Itemized modification records —
● ● ●
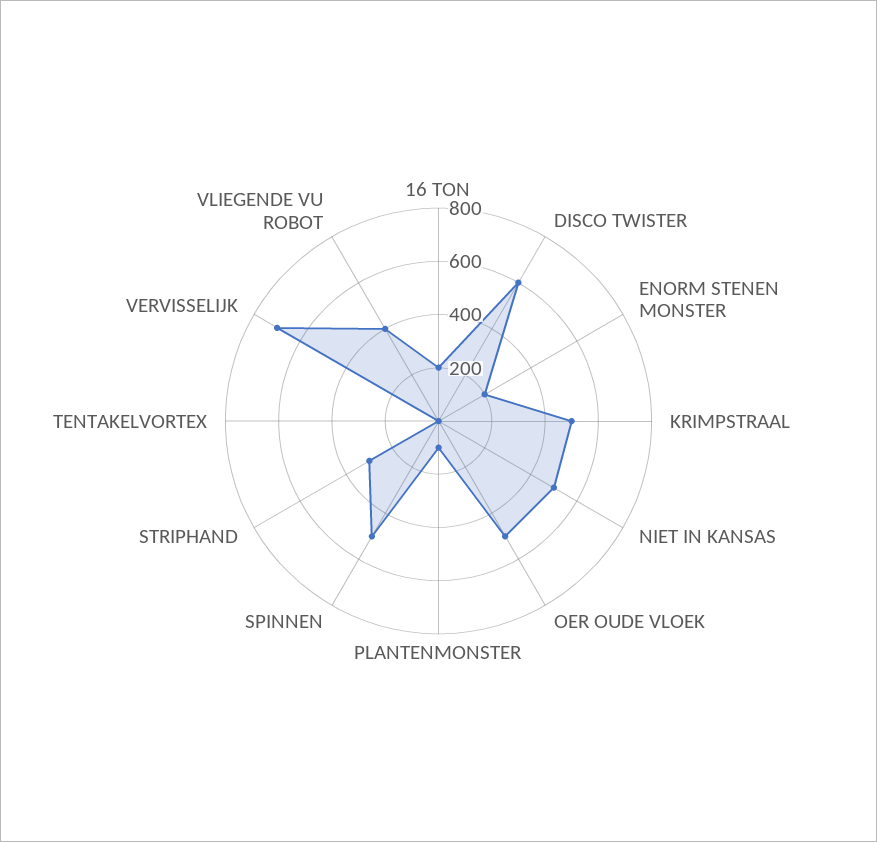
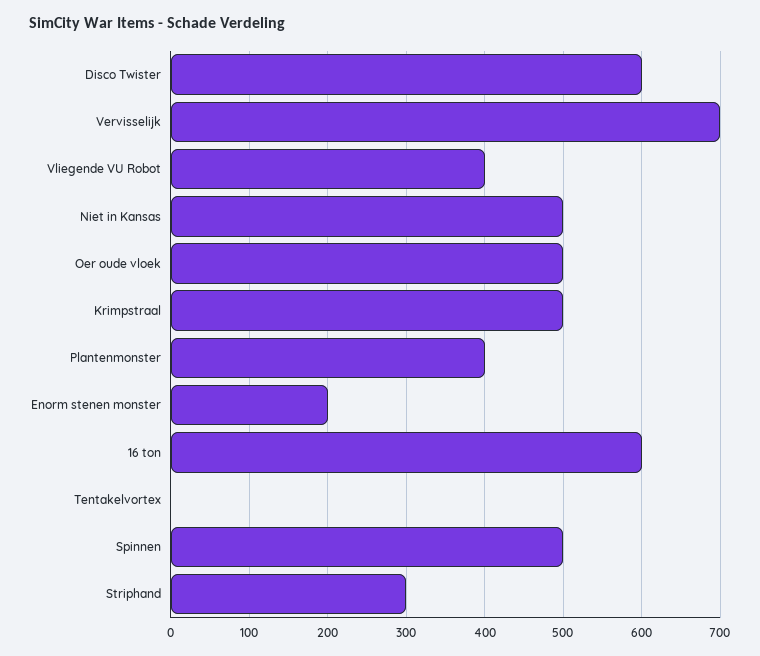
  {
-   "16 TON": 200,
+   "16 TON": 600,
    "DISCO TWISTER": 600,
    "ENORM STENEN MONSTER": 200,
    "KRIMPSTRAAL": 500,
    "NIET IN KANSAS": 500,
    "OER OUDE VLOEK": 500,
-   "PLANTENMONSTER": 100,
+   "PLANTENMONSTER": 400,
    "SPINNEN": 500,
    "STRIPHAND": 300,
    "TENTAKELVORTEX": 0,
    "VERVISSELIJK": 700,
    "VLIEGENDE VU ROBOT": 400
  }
● ● ●
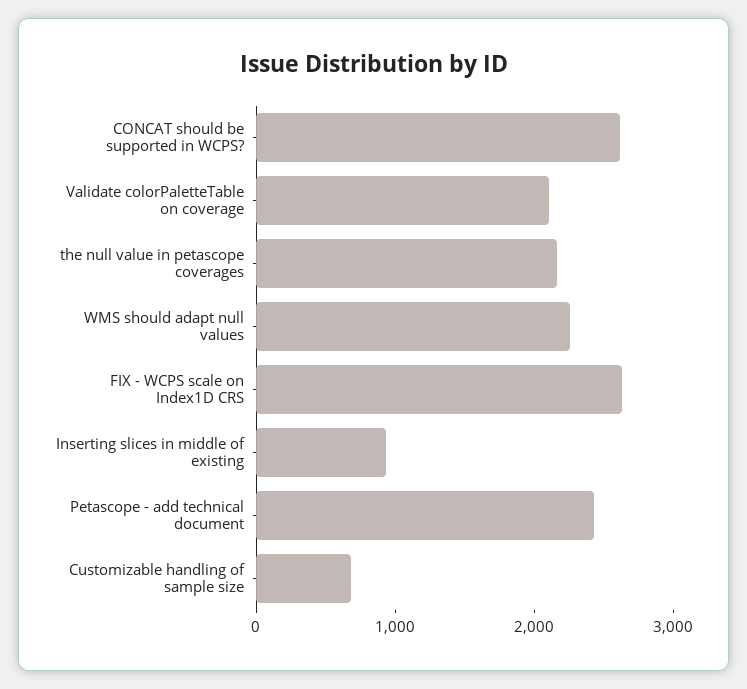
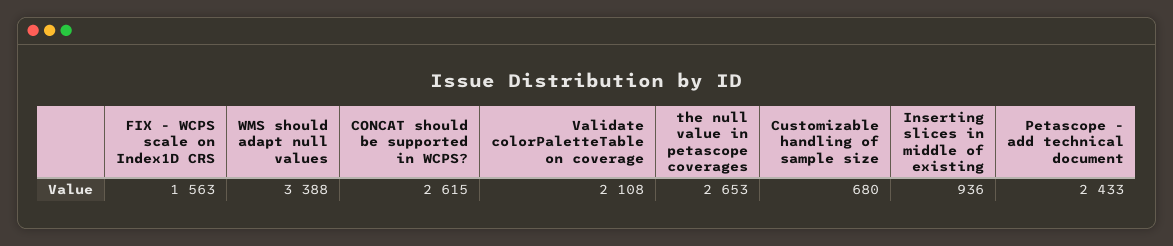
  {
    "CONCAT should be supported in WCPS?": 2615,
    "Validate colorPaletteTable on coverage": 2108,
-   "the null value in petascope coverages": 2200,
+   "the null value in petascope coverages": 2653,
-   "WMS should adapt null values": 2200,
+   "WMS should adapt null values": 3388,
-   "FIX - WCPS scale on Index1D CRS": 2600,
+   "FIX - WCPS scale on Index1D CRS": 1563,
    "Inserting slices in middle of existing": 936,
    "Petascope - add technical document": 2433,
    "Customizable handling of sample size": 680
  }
● ● ●
What you will do —
Across all lines above, count those with the string "scale". Only the number is wanted.

The completed task —
2